Green’s Dictionary of Slang

croak v.1

(UK Und.) to talk, irritatingly or pessimistically; thus croaking n. and adj.

[UK]Mme D’Arblay Diary and Letters (1904) I 212: I believe between you, you would croak me mad!
[UK]Sporting Mag. May VI 115/1: Then hold all this croaking and grumbling as fun.
[UK]T. Creevey letter 6 Mar. in Gore Creevey Papers (1948) 308: Well, the Whig croaking must end now. The Beau is immortalised by his views and measures as detailed by Peel.
[UK] ‘Plunder Creek’ Bentley’s Misc. Feb. 127: ‘Shut your ugly beak, you croaking blackbird!’ interrupted the American.
[US]W.T. Porter Big Bear of Arkansas (1847) 43: Don’t croak so, Tom, don’t. You’ll drive me mad with your cursed din.
[UK]Man of Pleasure’s Illus.
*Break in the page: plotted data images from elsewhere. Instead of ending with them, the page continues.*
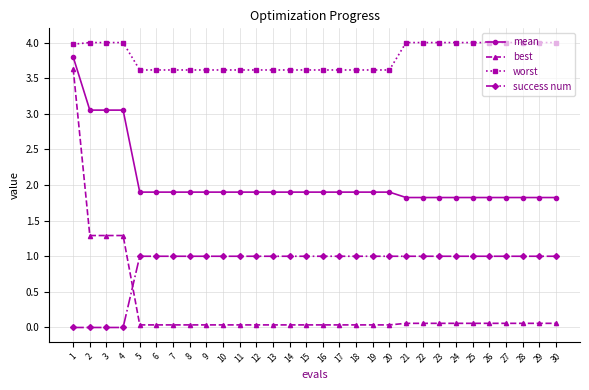

What is the value of the worst point at the 26th from the left?

4.0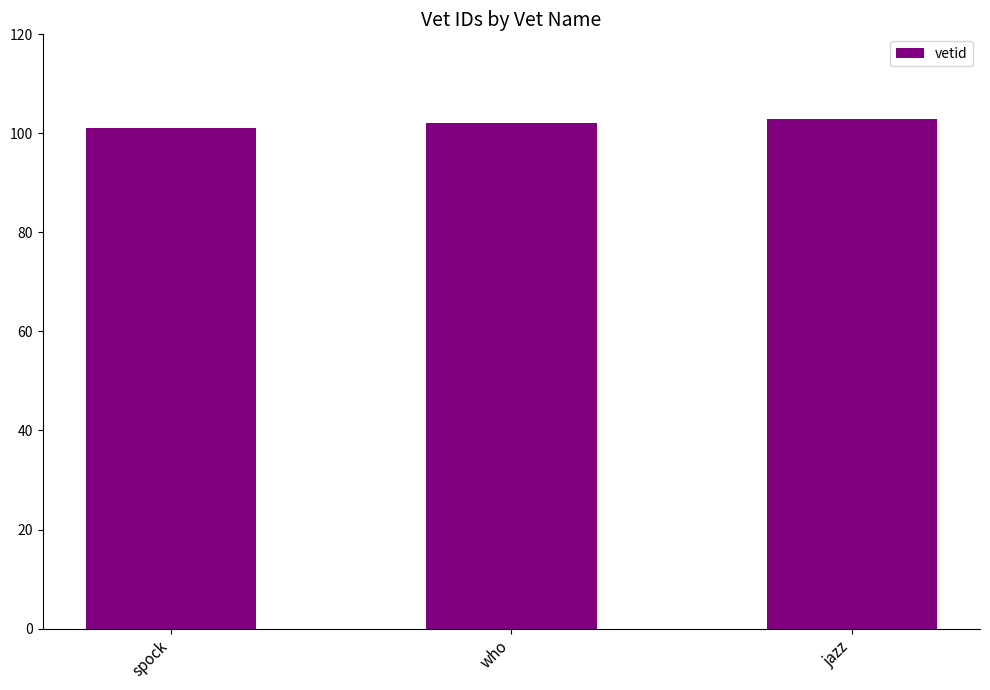

What is the sum of the values at who and spock?

203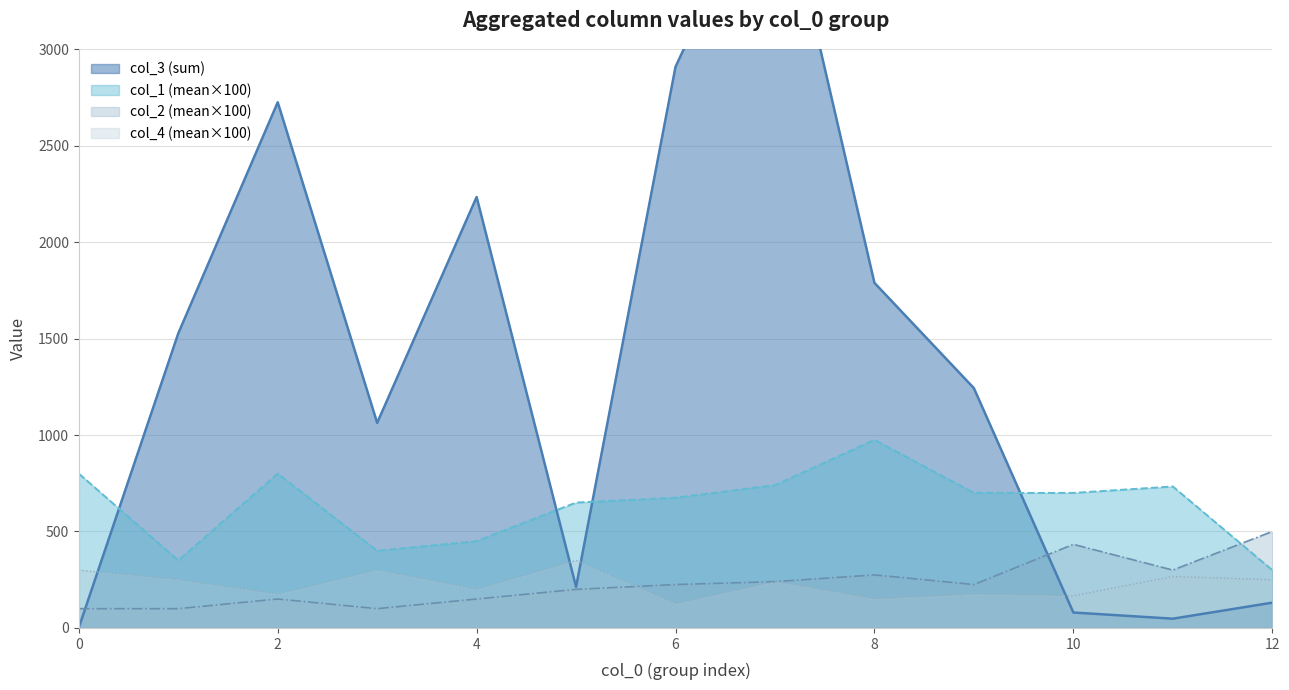

What is the average value of the col_2 series?

2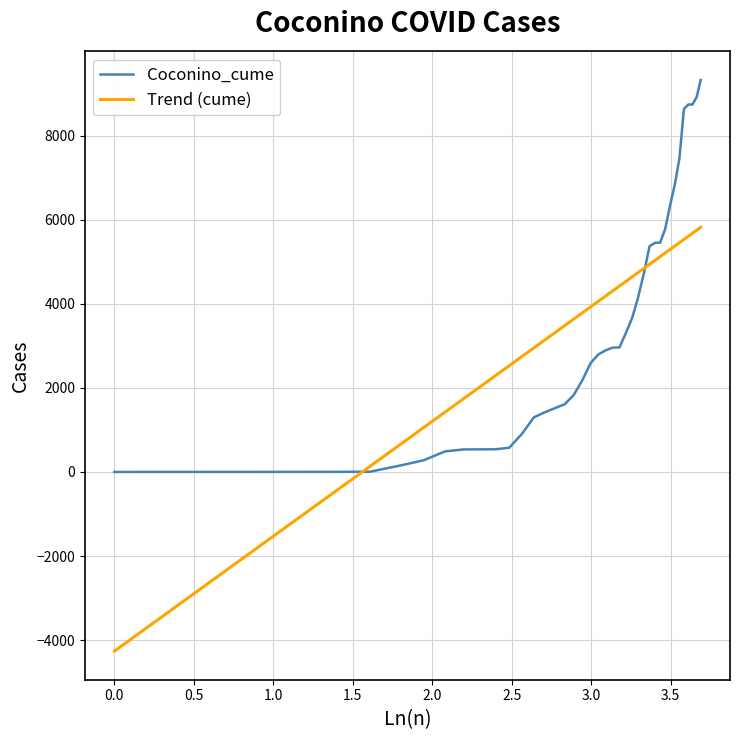

How many intersections are there between Coconino_cume and Trend (cume)?

2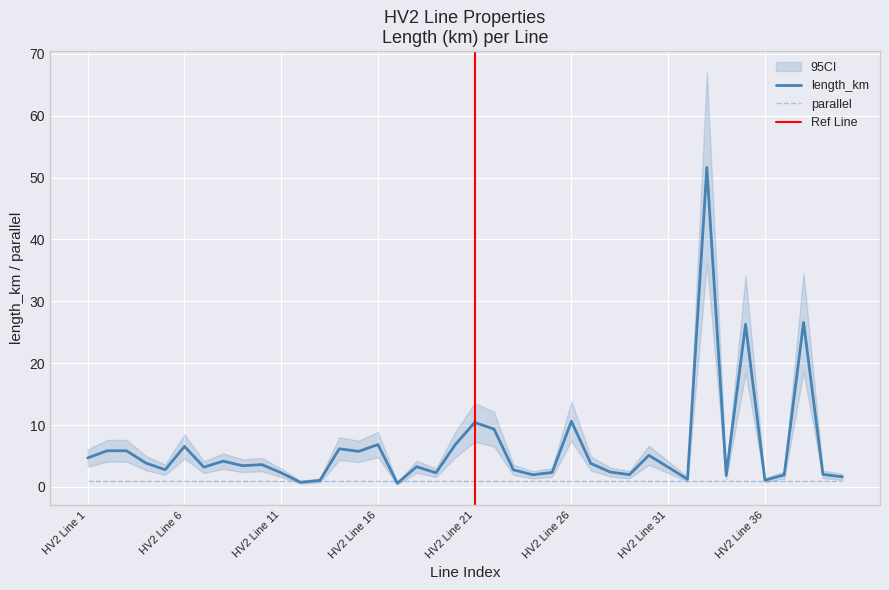

What is the value of the length_km point at the 6th from the left?

6.5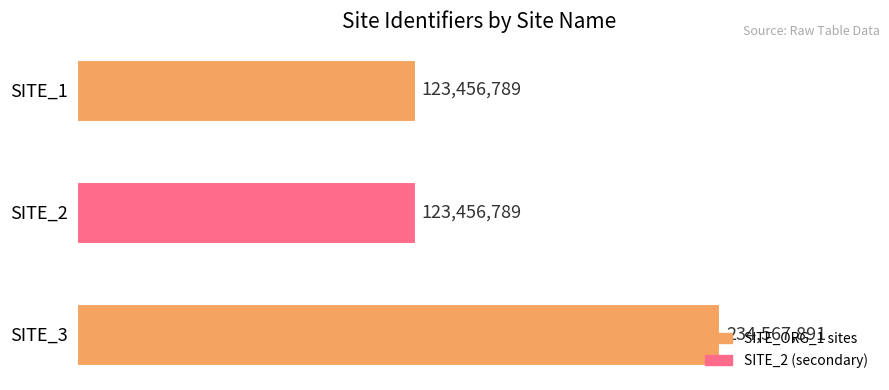

How many values are between 123456789 and 234567891?

3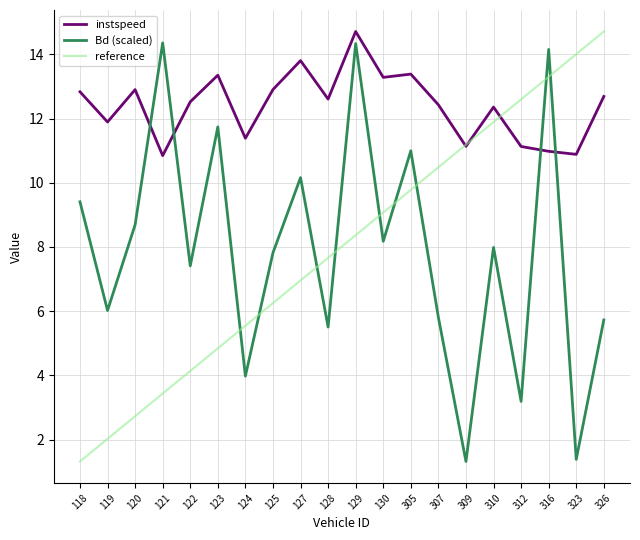

Does the chart display data point markers on the line(s)?

No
Pocket-book n.p.: ‘You will croak for peck, and be smugged for a stiff ’un’.
[UK]Leaves from Diary of Celebrated Burglar 69/1: In order to hear what they were ‘croaking’ about, I edged myself close to them and overheard what they said.
[US]Cincinnati Enquirer 7 Sept. 10/7: Croak also means to speak forebodingly of some coming disastrous event, or the non-success of any thing before it has been tried and found wanted.
[UK]M.E. Kennard Girl in the Brown Habit III 74: ‘Can’t you leave a fellow to manage his affairs in his own way, and give up croaking?’ [...] ‘I spoke only for your good,’ I said stiffly, ‘but in future I promise to “croak” no more.’.
[US]Abilene Wkly Reflector (KS) 9 July n.p.: Senetaor-eoect Peffer the Craoker. Old Whiskers held down a Kansas job / In a dismal kind of way; / And all he did, whatever befell, / Was to croak the livelong day.
[US]C.L. Cullen Tales of the Ex-Tanks 72: ‘Go ay-way,’ I replied [...] ‘you know not whereof you croak.’.
[UK]Sporting Times 10 Feb. 2/5: Wretched disgrace to all of his race to croak of our decay.
[UK]‘G.B. Lancaster’ Sons O’ Men 9: Stop that croaking, then. D’you hear?
[Aus]Sydney Sportsman (Surry Hills, NSW) 25 May 2/3: They croak about the depression in Sydney, and yet there is no better show town in the world.
[US]Williston Graphic (ND) 22 Jan. 2/6: A croaker sat on the grumbler’s bench and croaked that the town was dead [...] the times were dull, the stores were bum, as bum could be. And so he sat [...] and croaked and croaked.
[UK]Daily Mirror 20 Sept. 12/4: Why They Croak. Pessimism is a form of mental dyspepsia usually induced by over-indulgence of the appetite for sensation.
[US]P.J. Wolfson Bodies are Dust (2019) [ebook] ‘I don’t know what you’re croaking about’.